◆ TASK DETAILS
Reproduce every one of the following rows word for word, keeping each line in its original order.

[BEGIN DATA FOR THIS EXERCISE]

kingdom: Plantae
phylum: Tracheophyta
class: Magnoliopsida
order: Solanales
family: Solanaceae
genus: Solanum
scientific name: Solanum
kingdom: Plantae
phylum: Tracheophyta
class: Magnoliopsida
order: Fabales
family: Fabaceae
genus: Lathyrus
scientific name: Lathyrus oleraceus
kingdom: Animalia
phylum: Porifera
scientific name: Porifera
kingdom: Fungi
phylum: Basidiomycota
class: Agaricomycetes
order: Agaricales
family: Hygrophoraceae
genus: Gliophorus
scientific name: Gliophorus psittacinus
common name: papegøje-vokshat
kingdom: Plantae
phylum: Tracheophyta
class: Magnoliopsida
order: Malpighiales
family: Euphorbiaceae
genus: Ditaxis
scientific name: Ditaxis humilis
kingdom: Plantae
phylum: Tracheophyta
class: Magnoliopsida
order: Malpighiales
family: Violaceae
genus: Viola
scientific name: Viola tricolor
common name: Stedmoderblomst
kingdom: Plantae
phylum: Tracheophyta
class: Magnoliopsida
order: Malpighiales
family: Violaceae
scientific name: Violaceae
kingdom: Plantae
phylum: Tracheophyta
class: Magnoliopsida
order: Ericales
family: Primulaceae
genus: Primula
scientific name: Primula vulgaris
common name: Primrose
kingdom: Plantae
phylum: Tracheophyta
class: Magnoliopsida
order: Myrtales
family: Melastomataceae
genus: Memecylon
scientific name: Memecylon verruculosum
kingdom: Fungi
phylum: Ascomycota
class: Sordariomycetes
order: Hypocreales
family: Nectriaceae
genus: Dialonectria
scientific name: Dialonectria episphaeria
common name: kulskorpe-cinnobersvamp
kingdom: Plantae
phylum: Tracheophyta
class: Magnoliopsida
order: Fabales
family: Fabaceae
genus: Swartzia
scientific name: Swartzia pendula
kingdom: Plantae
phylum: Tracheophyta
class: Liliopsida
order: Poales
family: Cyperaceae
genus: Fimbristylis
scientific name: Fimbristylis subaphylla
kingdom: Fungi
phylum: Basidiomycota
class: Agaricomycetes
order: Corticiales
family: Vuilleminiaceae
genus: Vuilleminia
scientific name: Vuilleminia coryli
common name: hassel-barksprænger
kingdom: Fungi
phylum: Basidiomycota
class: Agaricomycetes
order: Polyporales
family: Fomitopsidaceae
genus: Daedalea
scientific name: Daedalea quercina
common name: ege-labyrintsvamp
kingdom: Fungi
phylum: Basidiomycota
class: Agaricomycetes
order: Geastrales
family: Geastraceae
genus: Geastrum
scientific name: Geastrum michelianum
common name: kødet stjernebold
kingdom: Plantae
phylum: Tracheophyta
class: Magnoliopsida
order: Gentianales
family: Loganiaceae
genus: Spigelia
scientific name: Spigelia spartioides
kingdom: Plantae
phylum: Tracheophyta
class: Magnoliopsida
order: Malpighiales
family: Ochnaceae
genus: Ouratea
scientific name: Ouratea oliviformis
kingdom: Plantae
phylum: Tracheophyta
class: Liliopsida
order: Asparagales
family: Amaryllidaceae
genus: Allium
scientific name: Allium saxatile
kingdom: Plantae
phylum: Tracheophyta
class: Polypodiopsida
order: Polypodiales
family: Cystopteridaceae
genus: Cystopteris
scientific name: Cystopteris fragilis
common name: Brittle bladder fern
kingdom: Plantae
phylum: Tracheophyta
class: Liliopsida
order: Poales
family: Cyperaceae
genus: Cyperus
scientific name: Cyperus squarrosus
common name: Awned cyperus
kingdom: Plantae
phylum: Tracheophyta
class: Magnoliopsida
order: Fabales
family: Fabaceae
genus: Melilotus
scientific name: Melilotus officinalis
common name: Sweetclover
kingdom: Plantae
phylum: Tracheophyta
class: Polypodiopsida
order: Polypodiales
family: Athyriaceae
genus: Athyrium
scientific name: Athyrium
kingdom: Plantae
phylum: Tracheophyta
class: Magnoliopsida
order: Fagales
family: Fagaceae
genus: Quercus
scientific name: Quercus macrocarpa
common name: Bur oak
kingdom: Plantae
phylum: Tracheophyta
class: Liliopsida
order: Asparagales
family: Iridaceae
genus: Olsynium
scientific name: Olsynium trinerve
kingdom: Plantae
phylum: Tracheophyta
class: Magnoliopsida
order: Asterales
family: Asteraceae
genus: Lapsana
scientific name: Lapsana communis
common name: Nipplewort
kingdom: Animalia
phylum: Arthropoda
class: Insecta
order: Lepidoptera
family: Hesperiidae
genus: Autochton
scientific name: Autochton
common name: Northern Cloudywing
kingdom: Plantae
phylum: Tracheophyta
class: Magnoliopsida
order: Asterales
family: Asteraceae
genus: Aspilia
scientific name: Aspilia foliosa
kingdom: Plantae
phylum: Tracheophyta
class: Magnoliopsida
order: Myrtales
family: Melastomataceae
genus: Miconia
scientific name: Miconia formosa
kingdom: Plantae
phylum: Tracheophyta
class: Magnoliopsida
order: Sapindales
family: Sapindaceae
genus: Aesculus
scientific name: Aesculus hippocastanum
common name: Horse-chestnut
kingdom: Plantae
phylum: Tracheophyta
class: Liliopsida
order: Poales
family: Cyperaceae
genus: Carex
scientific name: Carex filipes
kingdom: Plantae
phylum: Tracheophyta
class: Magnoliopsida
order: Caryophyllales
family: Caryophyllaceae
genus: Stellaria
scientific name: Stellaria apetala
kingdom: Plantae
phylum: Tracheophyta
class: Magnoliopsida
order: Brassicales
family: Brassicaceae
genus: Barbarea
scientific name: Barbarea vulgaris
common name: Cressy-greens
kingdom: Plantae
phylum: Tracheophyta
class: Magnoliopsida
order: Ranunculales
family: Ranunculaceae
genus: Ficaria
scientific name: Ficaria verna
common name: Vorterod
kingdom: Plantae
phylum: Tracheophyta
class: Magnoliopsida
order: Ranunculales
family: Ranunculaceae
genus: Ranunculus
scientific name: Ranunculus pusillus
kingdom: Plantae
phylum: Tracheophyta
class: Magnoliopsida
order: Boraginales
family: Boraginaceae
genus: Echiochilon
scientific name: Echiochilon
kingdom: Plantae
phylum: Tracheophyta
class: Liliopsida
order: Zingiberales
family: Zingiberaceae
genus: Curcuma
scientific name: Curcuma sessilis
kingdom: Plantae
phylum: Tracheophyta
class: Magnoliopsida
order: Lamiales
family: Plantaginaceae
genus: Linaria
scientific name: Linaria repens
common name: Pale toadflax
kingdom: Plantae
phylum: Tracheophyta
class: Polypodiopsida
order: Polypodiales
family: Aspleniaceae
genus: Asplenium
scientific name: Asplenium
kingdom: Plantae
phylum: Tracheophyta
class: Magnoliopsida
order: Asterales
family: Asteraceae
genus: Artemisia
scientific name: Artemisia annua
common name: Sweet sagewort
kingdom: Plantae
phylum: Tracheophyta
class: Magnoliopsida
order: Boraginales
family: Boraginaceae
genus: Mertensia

[END DATA FOR THIS EXERCISE]

◆ CORRECT ANSWER
kingdom: Plantae
phylum: Tracheophyta
class: Magnoliopsida
order: Solanales
family: Solanaceae
genus: Solanum
scientific name: Solanum
kingdom: Plantae
phylum: Tracheophyta
class: Magnoliopsida
order: Fabales
family: Fabaceae
genus: Lathyrus
scientific name: Lathyrus oleraceus
kingdom: Animalia
phylum: Porifera
scientific name: Porifera
kingdom: Fungi
phylum: Basidiomycota
class: Agaricomycetes
order: Agaricales
family: Hygrophoraceae
genus: Gliophorus
scientific name: Gliophorus psittacinus
common name: papegøje-vokshat
kingdom: Plantae
phylum: Tracheophyta
class: Magnoliopsida
order: Malpighiales
family: Euphorbiaceae
genus: Ditaxis
scientific name: Ditaxis humilis
kingdom: Plantae
phylum: Tracheophyta
class: Magnoliopsida
order: Malpighiales
family: Violaceae
genus: Viola
scientific name: Viola tricolor
common name: Stedmoderblomst
kingdom: Plantae
phylum: Tracheophyta
class: Magnoliopsida
order: Malpighiales
family: Violaceae
scientific name: Violaceae
kingdom: Plantae
phylum: Tracheophyta
class: Magnoliopsida
order: Ericales
family: Primulaceae
genus: Primula
scientific name: Primula vulgaris
common name: Primrose
kingdom: Plantae
phylum: Tracheophyta
class: Magnoliopsida
order: Myrtales
family: Melastomataceae
genus: Memecylon
scientific name: Memecylon verruculosum
kingdom: Fungi
phylum: Ascomycota
class: Sordariomycetes
order: Hypocreales
family: Nectriaceae
genus: Dialonectria
scientific name: Dialonectria episphaeria
common name: kulskorpe-cinnobersvamp
kingdom: Plantae
phylum: Tracheophyta
class: Magnoliopsida
order: Fabales
family: Fabaceae
genus: Swartzia
scientific name: Swartzia pendula
kingdom: Plantae
phylum: Tracheophyta
class: Liliopsida
order: Poales
family: Cyperaceae
genus: Fimbristylis
scientific name: Fimbristylis subaphylla
kingdom: Fungi
phylum: Basidiomycota
class: Agaricomycetes
order: Corticiales
family: Vuilleminiaceae
genus: Vuilleminia
scientific name: Vuilleminia coryli
common name: hassel-barksprænger
kingdom: Fungi
phylum: Basidiomycota
class: Agaricomycetes
order: Polyporales
family: Fomitopsidaceae
genus: Daedalea
scientific name: Daedalea quercina
common name: ege-labyrintsvamp
kingdom: Fungi
phylum: Basidiomycota
class: Agaricomycetes
order: Geastrales
family: Geastraceae
genus: Geastrum
scientific name: Geastrum michelianum
common name: kødet stjernebold
kingdom: Plantae
phylum: Tracheophyta
class: Magnoliopsida
order: Gentianales
family: Loganiaceae
genus: Spigelia
scientific name: Spigelia spartioides
kingdom: Plantae
phylum: Tracheophyta
class: Magnoliopsida
order: Malpighiales
family: Ochnaceae
genus: Ouratea
scientific name: Ouratea oliviformis
kingdom: Plantae
phylum: Tracheophyta
class: Liliopsida
order: Asparagales
family: Amaryllidaceae
genus: Allium
scientific name: Allium saxatile
kingdom: Plantae
phylum: Tracheophyta
class: Polypodiopsida
order: Polypodiales
family: Cystopteridaceae
genus: Cystopteris
scientific name: Cystopteris fragilis
common name: Brittle bladder fern
kingdom: Plantae
phylum: Tracheophyta
class: Liliopsida
order: Poales
family: Cyperaceae
genus: Cyperus
scientific name: Cyperus squarrosus
common name: Awned cyperus
kingdom: Plantae
phylum: Tracheophyta
class: Magnoliopsida
order: Fabales
family: Fabaceae
genus: Melilotus
scientific name: Melilotus officinalis
common name: Sweetclover
kingdom: Plantae
phylum: Tracheophyta
class: Polypodiopsida
order: Polypodiales
family: Athyriaceae
genus: Athyrium
scientific name: Athyrium
kingdom: Plantae
phylum: Tracheophyta
class: Magnoliopsida
order: Fagales
family: Fagaceae
genus: Quercus
scientific name: Quercus macrocarpa
common name: Bur oak
kingdom: Plantae
phylum: Tracheophyta
class: Liliopsida
order: Asparagales
family: Iridaceae
genus: Olsynium
scientific name: Olsynium trinerve
kingdom: Plantae
phylum: Tracheophyta
class: Magnoliopsida
order: Asterales
family: Asteraceae
genus: Lapsana
scientific name: Lapsana communis
common name: Nipplewort
kingdom: Animalia
phylum: Arthropoda
class: Insecta
order: Lepidoptera
family: Hesperiidae
genus: Autochton
scientific name: Autochton
common name: Northern Cloudywing
kingdom: Plantae
phylum: Tracheophyta
class: Magnoliopsida
order: Asterales
family: Asteraceae
genus: Aspilia
scientific name: Aspilia foliosa
kingdom: Plantae
phylum: Tracheophyta
class: Magnoliopsida
order: Myrtales
family: Melastomataceae
genus: Miconia
scientific name: Miconia formosa
kingdom: Plantae
phylum: Tracheophyta
class: Magnoliopsida
order: Sapindales
family: Sapindaceae
genus: Aesculus
scientific name: Aesculus hippocastanum
common name: Horse-chestnut
kingdom: Plantae
phylum: Tracheophyta
class: Liliopsida
order: Poales
family: Cyperaceae
genus: Carex
scientific name: Carex filipes
kingdom: Plantae
phylum: Tracheophyta
class: Magnoliopsida
order: Caryophyllales
family: Caryophyllaceae
genus: Stellaria
scientific name: Stellaria apetala
kingdom: Plantae
phylum: Tracheophyta
class: Magnoliopsida
order: Brassicales
family: Brassicaceae
genus: Barbarea
scientific name: Barbarea vulgaris
common name: Cressy-greens
kingdom: Plantae
phylum: Tracheophyta
class: Magnoliopsida
order: Ranunculales
family: Ranunculaceae
genus: Ficaria
scientific name: Ficaria verna
common name: Vorterod
kingdom: Plantae
phylum: Tracheophyta
class: Magnoliopsida
order: Ranunculales
family: Ranunculaceae
genus: Ranunculus
scientific name: Ranunculus pusillus
kingdom: Plantae
phylum: Tracheophyta
class: Magnoliopsida
order: Boraginales
family: Boraginaceae
genus: Echiochilon
scientific name: Echiochilon
kingdom: Plantae
phylum: Tracheophyta
class: Liliopsida
order: Zingiberales
family: Zingiberaceae
genus: Curcuma
scientific name: Curcuma sessilis
kingdom: Plantae
phylum: Tracheophyta
class: Magnoliopsida
order: Lamiales
family: Plantaginaceae
genus: Linaria
scientific name: Linaria repens
common name: Pale toadflax
kingdom: Plantae
phylum: Tracheophyta
class: Polypodiopsida
order: Polypodiales
family: Aspleniaceae
genus: Asplenium
scientific name: Asplenium
kingdom: Plantae
phylum: Tracheophyta
class: Magnoliopsida
order: Asterales
family: Asteraceae
genus: Artemisia
scientific name: Artemisia annua
common name: Sweet sagewort
kingdom: Plantae
phylum: Tracheophyta
class: Magnoliopsida
order: Boraginales
family: Boraginaceae
genus: Mertensia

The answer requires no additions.